I was approached by someone in AA who I have a lot of respect for, even if we’re not especially close. He asked me something I found an odd question so I probed back and he indicated he was considering whether to suggest I consider a position within AA that will soon become vacant. I was somewhat taken aback by his thoughts. We talked for a while and I said “Look, honestly, I’m having some issues with AA and why I’m in it”. He again listened and he just then replayed to me why he thought I’d be good for the role he was thinking of. Funny the view of others vs your internal view – never the twain shall meet and all that. One thing I will say though it got me thinking about all this stuff I was wrapping up about me… me… me – all about me… he placed some of it in the context of others and about thinking about helping others. Hmm – that has me pondering some more…
Finally – in another conversation with my sponsor when he was asking “Where are you now?” As we talked he pointed out the change I’ve gone through and am still going through that started probably 5 years ago when my son left for university.

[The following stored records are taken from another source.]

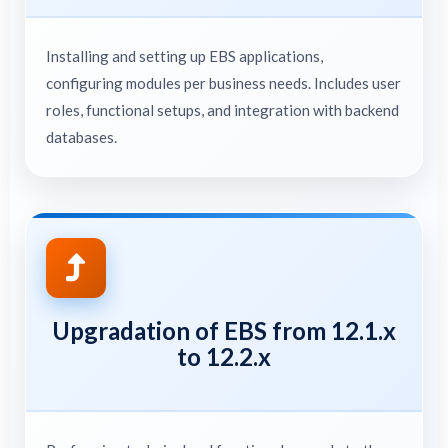
Installing and setting up EBS applications,
configuring modules per business needs. Includes user
roles, functional setups, and integration with backend
databases.
Upgradation of EBS from 12.1.x
to 12.2.x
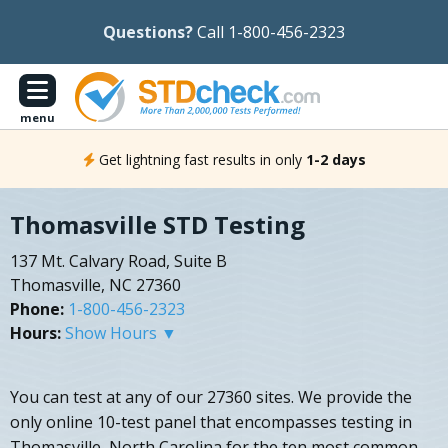
Questions?
Call 1-800-456-2323
menu
Get lightning fast results in only
1-2 days
Thomasville STD Testing
137 Mt. Calvary Road, Suite B
Thomasville, NC 27360
Phone:
1-800-456-2323
Hours:
Show Hours ▼
You can test at any of our 27360 sites. We provide the
only online 10-test panel that encompasses testing in
Thomasville, North Carolina for the ten most common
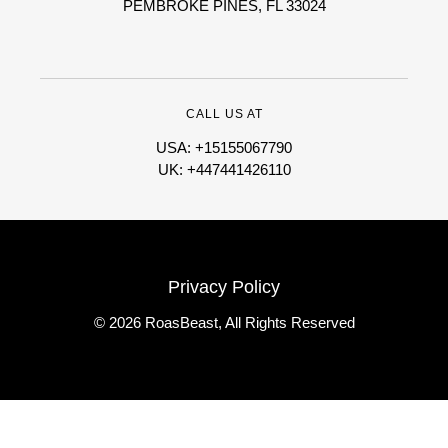
PEMBROKE PINES, FL 33024
CALL US AT
USA: +15155067790
UK: +447441426110
Privacy Policy
© 2026 RoasBeast, All Rights Reserved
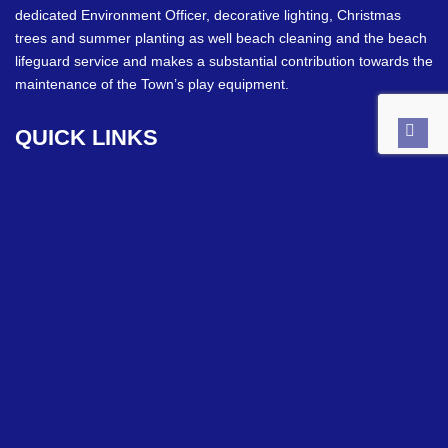
dedicated Environment Officer, decorative lighting, Christmas
trees and summer planting as well beach cleaning and the beach
lifeguard service and makes a substantial contribution towards the
maintenance of the Town’s play equipment.
QUICK
LINKS
Back
to
top
Council Meetings
Grants
Upcoming Events
Allotments
Councillor Details
CONTACT
INFO
Town Hall Chambers
10 Lind Street, Ryde. PO33 2NQ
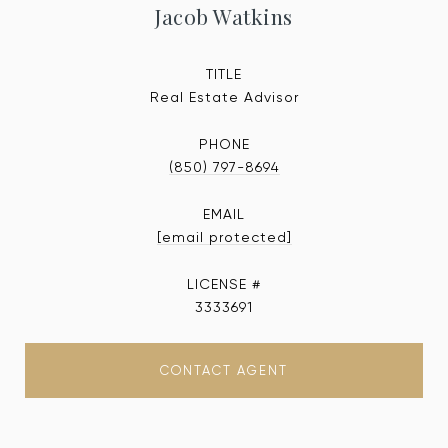
Jacob Watkins
TITLE
Real Estate Advisor
PHONE
(850) 797-8694
EMAIL
[email protected]
3333691
CONTACT AGENT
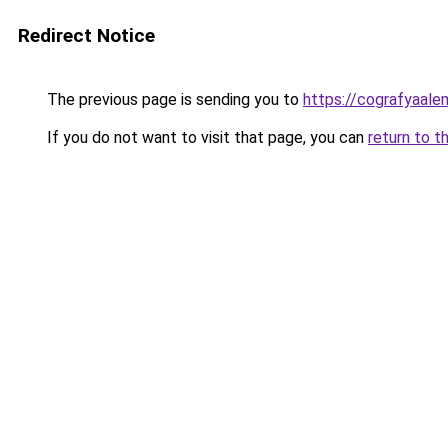
Redirect Notice
The previous page is sending you to
https://cografyaalem
If you do not want to visit that page, you can
return to t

I’ve gone from parent of two children to the cusp of (as of this weekend) the father of two adults, facing the “empty nest syndrome”, being made redundant and watching the company I’d worked for 19 years totally dismantle my old work environment, a period in a job I really struggled with, the job I now have which involves a long commute to London, going part time in that and starting the counselling course with a view to possibly a complete and permanent career change. Most of that since middle of 2010 as well once I was made redundant. He just said “Sometimes doesn’t change bred a sense of needing to change things that maybe needn’t be?” Great observation. He should know as well, he’s been through some tough changes in the last 5 years himself and he reflected on needing to sometimes just compartmentalise things so something in this part of his life doesn’t have to effect over here.
Also Paul from Message In a Bottle commented that I’d appeared on the periphery of AA in my comments and posts before. I can see now how that may have come across but I have been well engrossed in it in actuality. Sometimes on here I’m wary of that, I’m not a mouthpiece for AA nor do I want to be, I don’t want to seem all preachy that there is only one way etc. but actually I perhaps am not totally honest here at times. The answer is AA helped get me sober and has kept me sober since May 2004. I tried for 13 months to do it on my own and I failed spectacularly so the fact I did it through AA should be something I say to others because I shouldn’t deny them the opportunity to find that success for themselves should I?
So back to how I started this – do I have a complete answer and a fix for this all… er no. But I’ve decided to stick with it for the moment. I will endeavour to get to more meetings and to fix up a potential replacement home group. I still have one group I pretty much always attend on a Wednesday night – but whilst that one means a lot it is a very small group with not many members. I need to balance that with another larger group I think. I’ll continue with this rework of the Steps as that was a brilliant suggestion and something that has brought to me a feeling something that was probably overdue anyway, no more “idling in a retrogressive groove” for the time being.